The eight were Julius Blank, Victor Grinich, Jean Hoerni, Eugene Kleiner, Jay Last, Gordon Moore, Robert Noyce, and Sheldon Roberts. They contacted the New York investment banking firm of Hayden, Stone & Company because Kleiner’s father had an account there.
They asked the bank to help them find a corporation interested in hiring the group of them to help establish a semiconductor operation, preferably, on the San Francisco Peninsula. This attracted the attention of Rock, an analyst at the investment bank. Rock in turn introduced them to Sherman Fairchild, who at that time was IBM’s largest shareholder. Fairchild was interested in redirecting his camera company towards the field of electronics and data processing. Together they created Fairchild Semiconductor in Palo Alto in 1957, the first venture to work solely with silicon.
Over the years, the departing “Fairchildren” helped to create the semiconductor industry. Between 1966 and 1969, no less than 27 new chip ventures were formed by Fairchild émigrés. Two the eight, Noyce and Moore, started Intel Corporation in 1968 and Rock also funded them with $2.5 million.
The novelty of Fairchild Semiconductor concerned talent management. Rigid hierarchies and employee loyalty were the norm. That legacy lives on via noncompete agreements. Brain drain is bad. The company that develops human capital owns that human capital. For Silicon Valley companies, brain drain is good. The Fairchildren changed the world.
The contemporary example of Fairchildren is the Google Diaspora. Ex-Googlers are changing the world. That can't happen in places such as Boston where brain drain hysteria is a chronic affliction. Instead, metros look to Richard Florida and his zero-sum thinking about the Creative Class:
In Miami, we talk a lot about the “brain drain”, where we lose talented people to places like New York and Los Angeles —
Florida: The overriding concept I like is “brain circulation”. It’s not brain drain, it’s not brain gain, it’s brain circulation. So what I think Miami should do is bring people in and send people out. The more people who go out and say, “Miami is this amazing laboratory for urban transformation, and I thought it was fabulous,” the better for Miami. My hope would be that some of those people figure out a way to incubate start-ups [in Miami]. Not just high-tech start-ups — social innovation, social enterprise, urban transformation, arts and cultural organizations. ...

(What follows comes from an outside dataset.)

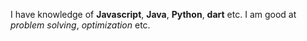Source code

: I have knowledge of **Javascript**, **Java**, **Python**, **dart** etc. I am good at _problem solving_, *optimization* etc.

... The concept of brain circulation is very interesting because we tend to harp on the “drain” part of the cycle.
Florida: I just look at the people I know that are choosing to live here. The net in is better than the net out. So I think Miami is winning. It’s really quite amazing, our ability to do brain circulation, and I think we minimize that. We look at every young person who leaves as a big loss, instead of saying, “They’re going out, they’re getting skills, they’re learning the world, and we’re attracting a lot of people.” There are very few regions in the world that have this net in that we do.
That's an odd answer coming Richard Florida. Just a few weeks ago, he stated the following at Atlantic Cities:
Matt, you've hit upon what urbanists sometimes call the giant urban sorting machine. The problem for cities like yours is that young people are the most likely to move. A 25-year-old college graduate is three to five times more likely to move as someone in their 50s. Many cities think they can lure young people back as they get older and have families, and while this may work to a certain extent, the simple math suggests they can never recoup their losses of young people.
What can they do? As I argued long ago, Number 1 is to try to stem the losses. Figure out ways to retain that age group. I'm not saying that only that group matters, but if they cannot be kept or captured it will be hard to stem the sorting problem, as you describe. In fact, this is exactly the problem both Boston and Silicon Valley confronted a half century ago — talented young people were leaving Cambridge (MIT, Harvard, etc.) and Stanford for better jobs, etc., elsewhere. This is why university leaders (not mayors and economic developers) decided to support high-tech development. It could provide a source of employment for these new grads.
Emphasis added. I guess what is good for Miami is bad for Des Moines. Richard Florida is having a hard time keeping his ideas straight. For place-centric thinkers, talent migration is a zero-sum game. Miami is a winner. Des Moines is a loser. Listen to Richard Florida so your city can win, too:
When I wrote The Rise of the Creative Class and I identified these three Ts — technology, talent, and tolerance — I said cities that did all three had an economic edge. And I said that’s Silicon Valley, Austin, Boston, Seattle, on and on. And I used Pittsburg as an example of a city that had great technology but lacked tolerance and talent. And I used Miami, in that book, as an example of a city that was tolerant in lifestyle but lacked technology.
Ah yes, Florida conflating correlation and causality. Again. Cities don't have agency. People do. Talent that migrates, particularly across international borders, has an economic edge. Wherever they end up, talent always wins and the global economy is better for it.
1 comment:
It's been awhile since I listened to it but I'm pretty sure Steven Levy in his Into the Plex book claimed that Google expects to loose the grads from it's executive tract program within 5 years. They know they're talented. Taht's why Google picked them to start with. But they know they're going to have other interests and eventually move on.